The Burn Pit also came to the aid of Albert Snyder of York, Pa., whose son, Marine Lance Cpl. Matthew Snyder, was killed in Operation Iraqi Freedom. The grieving father had to deal with unwelcome visitors at his son’s funeral: members of the Westboro Baptist Church, which insists that all U.S. military deaths are the result of God’s wrath because the United States permits homosexual conduct.

Snyder filed suit in a Maryland court and was awarded nearly $8 million in damages. But the 4th Circuit Court overturned the decision, requiring Snyder to pay Westboro Baptist’s $16,510 in legal fees. The Legion set up a legal-defense fund for Snyder, and more than $20,000 poured in via The Burn Pit. The Legion has filed an amicus brief in support of Snyder, whose case appears to be headed for the Supreme Court.

In another legal foray, The Burn Pit took on Rick Strandlof, aka Rick Duncan, who told anyone who would listen that he was a former Marine injured in the battle of Fallujah. He wove incredible tales about how he, an openly gay battalion commander of Marines, successfully led attacks in that signature battle. He also claimed he graduated from the Naval Academy, and that he was in the Pentagon on 9/11. All these stories were lies, and they violated the Stolen Valor Act of 2005, which makes it a crime for persons to wear or claim receipt of military medals for valor they did not earn.

Even as groups such as the ACLU and the Rutherford Institute rushed to support a constitutional right to make up war stories to defraud honest citizens, The Burn Pit analyzed the laws and cases and argued for punishment for those, such as Strandlof, who falsely claim heroic service. The constitutionality of the Stolen Valor Act will be taken up by the Supreme Court after a Colorado judge threw out Strandlof’s case, saying – contrary to a court in California – that the law is overly broad. The Burn Pit will continue to follow the case, which is sure to draw heated reactions from our audience of veterans and military members.

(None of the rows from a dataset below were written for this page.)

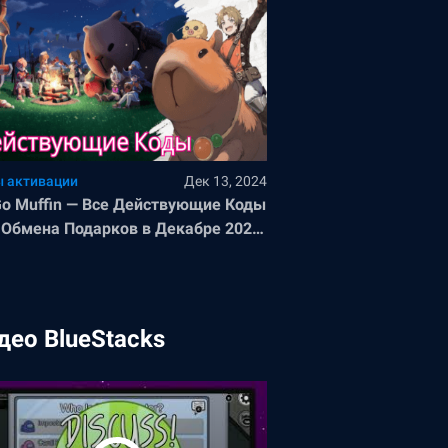
 активации
Дек 13, 2024
Go Muffin — Все Действующие Коды
 Обмена Подарков в Декабре 2024
а
део BlueStacks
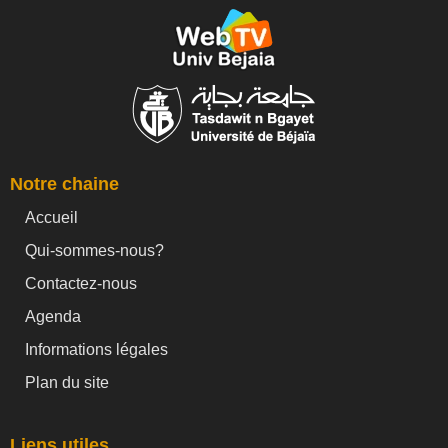
Notre chaine
Accueil
Qui-sommes-nous?
Contactez-nous
Agenda
Informations légales
Plan du site
Liens utiles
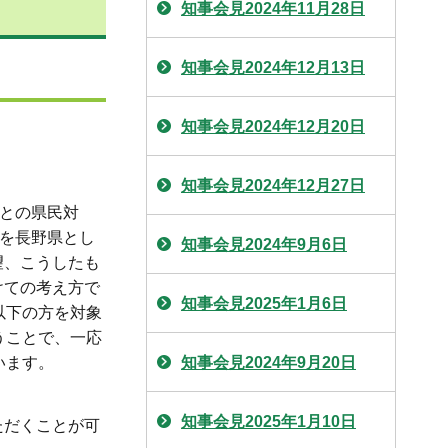
知事会見2024年11月28日
知事会見2024年12月13日
知事会見2024年12月20日
知事会見2024年12月27日
者との県民対
略を長野県とし
知事会見2024年9月6日
望、こうしたも
けての考え方で
知事会見2025年1月6日
以下の方を対象
うことで、一応
います。
知事会見2024年9月20日
知事会見2025年1月10日
ただくことが可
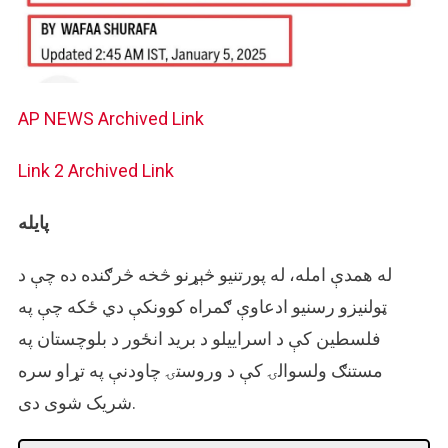
AP NEWS
Archived Link
Link 2
Archived Link
پایله
له همدې امله، له پورتنیو څېړنو څخه څرګنده ده چې د
ټولنیزو رسنیو ادعاوې ګمراه کوونکې دي ځکه چې په
فلسطین کې د اسراییلو د برید انځور د بلوچستان په
مستنګ ولسوالۍ کې د وروستۍ چاودنې په تړاو سره
شریک شوی دی.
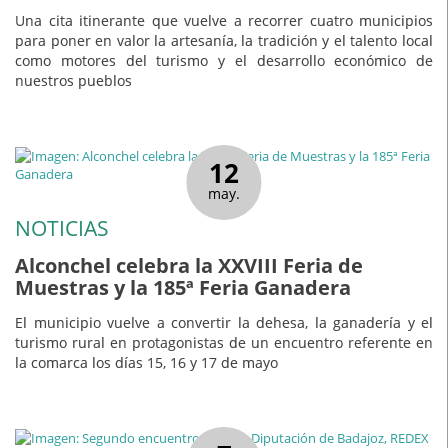
Una cita itinerante que vuelve a recorrer cuatro municipios
para poner en valor la artesanía, la tradición y el talento local
como motores del turismo y el desarrollo económico de
nuestros pueblos
12
may.
NOTICIAS
Alconchel celebra la XXVIII Feria de
Muestras y la 185ª Feria Ganadera
El municipio vuelve a convertir la dehesa, la ganadería y el
turismo rural en protagonistas de un encuentro referente en
la comarca los días 15, 16 y 17 de mayo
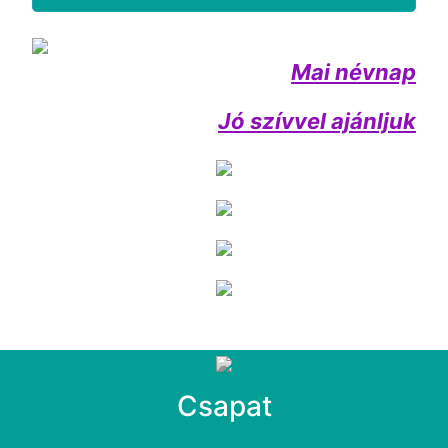
Mai névnap
Jó szívvel ajánljuk
Csapat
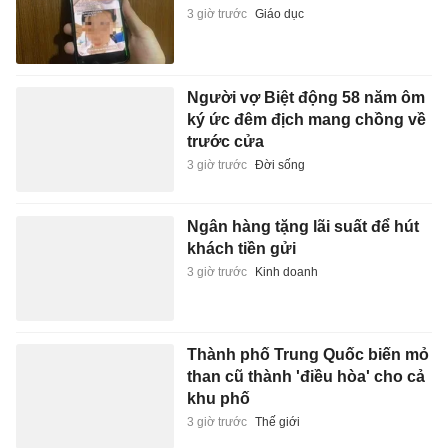
3 giờ trước
Giáo dục
Người vợ Biệt động 58 năm ôm
ký ức đêm địch mang chồng về
trước cửa
3 giờ trước
Đời sống
Ngân hàng tặng lãi suất để hút
khách tiền gửi
3 giờ trước
Kinh doanh
Thành phố Trung Quốc biến mỏ
than cũ thành 'điều hòa' cho cả
khu phố
3 giờ trước
Thế giới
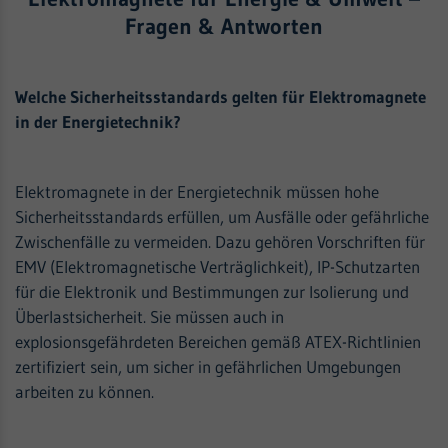
Fragen & Antworten
Welche Sicherheitsstandards gelten für Elektromagnete
in der Energietechnik?
Elektromagnete in der Energietechnik müssen hohe
Sicherheitsstandards erfüllen, um Ausfälle oder gefährliche
Zwischenfälle zu vermeiden. Dazu gehören Vorschriften für
EMV (Elektromagnetische Verträglichkeit), IP-Schutzarten
für die Elektronik und Bestimmungen zur Isolierung und
Überlastsicherheit. Sie müssen auch in
explosionsgefährdeten Bereichen gemäß ATEX-Richtlinien
zertifiziert sein, um sicher in gefährlichen Umgebungen
arbeiten zu können.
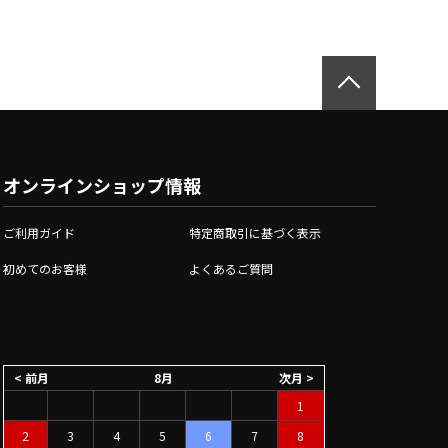
オンラインショップ情報
ご利用ガイド
特定商取引に基づく表示
初めてのお客様
よくあるご質問
< 前月
8月
次月 >
1
2
3
4
5
6
7
8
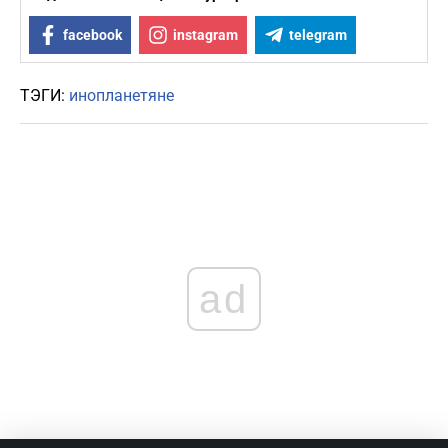
facebook
instagram
telegram
ТЭГИ:
инопланетяне
ad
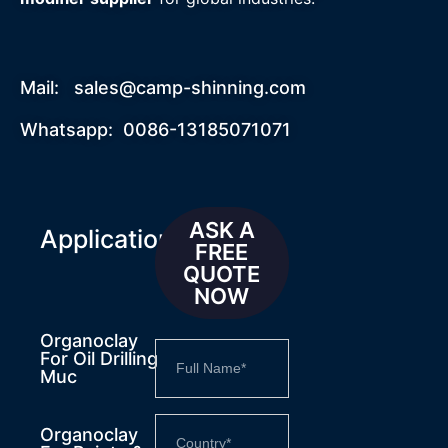
Mail:
sales@camp-shinning.com
Whatsapp: 0086-13185071071
ASK A
Applications
FREE
QUOTE
NOW
Organoclay
For Oil Drilling
Muc
Organoclay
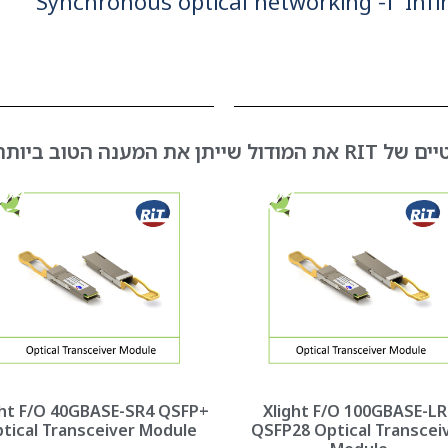
באתרנט, ערוץ סיב אופטי, InfiniBand ו- Synchronous optical networking
 ביותר לצרכיכם:
ght F/O 40GBASE-SR4 QSFP+
Xlight F/O 100GBASE-LR
tical Transceiver Module
QSFP28 Optical Transcei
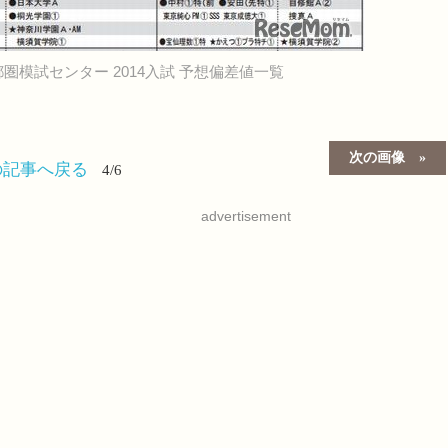
圏模試センター 2014入試 予想偏差値一覧
次の画像
の記事へ戻る
4/6
advertisement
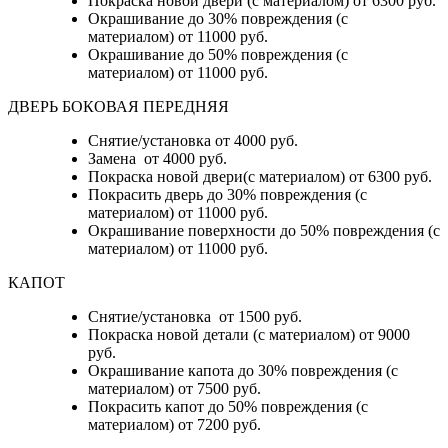
Покраска новой двери (с материалом) от 6300 руб.
Окрашивание до 30% повреждения (с
материалом) от 11000 руб.
Окрашивание до 50% повреждения (с
материалом) от 11000 руб.
ДВЕРЬ БОКОВАЯ ПЕРЕДНЯЯ
Снятие/установка от 4000 руб.
Замена от 4000 руб.
Покраска новой двери(с материалом) от 6300 руб.
Покрасить дверь до 30% повреждения (с
материалом) от 11000 руб.
Окрашивание поверхности до 50% повреждения (с
материалом) от 11000 руб.
КАПОТ
Снятие/установка от 1500 руб.
Покраска новой детали (с материалом) от 9000
руб.
Окрашивание капота до 30% повреждения (с
материалом) от 7500 руб.
Покрасить капот до 50% повреждения (с
материалом) от 7200 руб.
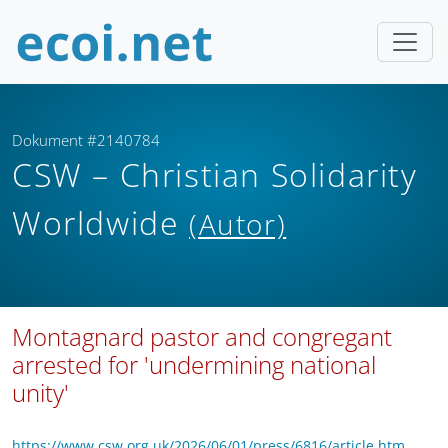
Dokument #2140784
CSW – Christian Solidarity
Worldwide
(Autor)
Montagnard pastor and congregant
arrested for 'undermining national
unity'
https://www.csw.org.uk/2026/06/01/press/6816/article.htm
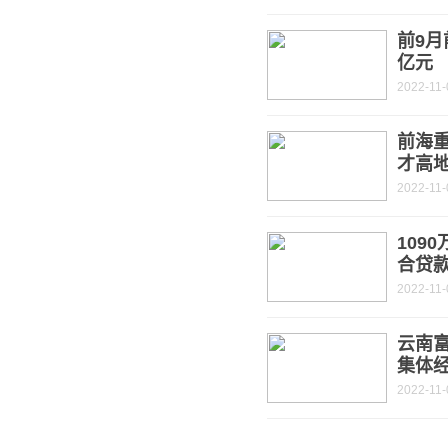
前9月
亿元
2022-11-
前海重
才高
2022-11-
109
合贷
2022-11-
云南富
集体经
2022-11-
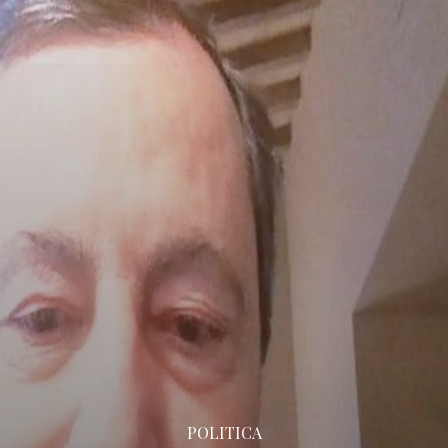
POLITICA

Along with high-profile controversies, The Burn Pit also shines a light on unique items from around the Web, including historical essays, videos, photos and other material you won’t find in the mainstream media, or even on the Legion’s own site. That’s what makes a blog different.

When Facebook and Twitter use dramatically increased, questions arose about the long-term viability of blogs and even of Web sites. Information had become something for consumers to engage in, rather than simply receive and interpret like an evening newspaper. Blogs have made nearly everyone capable of becoming a media outlet. Social media makes the discussion global and largely unrestricted.And while unharnessed electronic communication has spawned such national-security threats as WikiLeaks, which this year published classified military documents and a video of U.S. troops accidentally killing noncombatants from a helicopter, the new interactive media outlets of this generation can prove cathartic for those who grapple with their wartime experiences, helpful to those who can use funds or support, and compelling to folks who simply want to go online and get into a good argument. Such is the shape of this thing we call the milblogosphere, which is still evolving seven years after a guy from Chicago just wanted to share something meaningful about a fallen friend and a hero.

After a full year of blogging at The Burn Pit, I can say that Burden’s simple model has changed the lives of a bunch of soldiers from Fort Carson, a Medal of Honor recipient, the family of a World War II hero, and dozens of others whose stories too often float past the main stream of media in search of a place to call their own. Mark Seavey, a former combat infantryman with service in Afghanistan, is new media manager for The American Legion.